- **TASK DETAILS**
Only an exact copy of the entries, stripped of pictures, will serve as the answer.

Segment Start: RECORDS FOR THIS EXERCISE

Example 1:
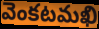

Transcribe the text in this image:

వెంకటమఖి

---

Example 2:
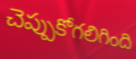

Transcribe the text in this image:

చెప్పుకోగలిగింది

Segment End: RECORDS FOR THIS EXERCISE

- **ANSWER TO THIS TASK**
Example 1:

Transcribe the text in this image:

వెంకటమఖి

---

Example 2:

Transcribe the text in this image:

చెప్పుకోగలిగింది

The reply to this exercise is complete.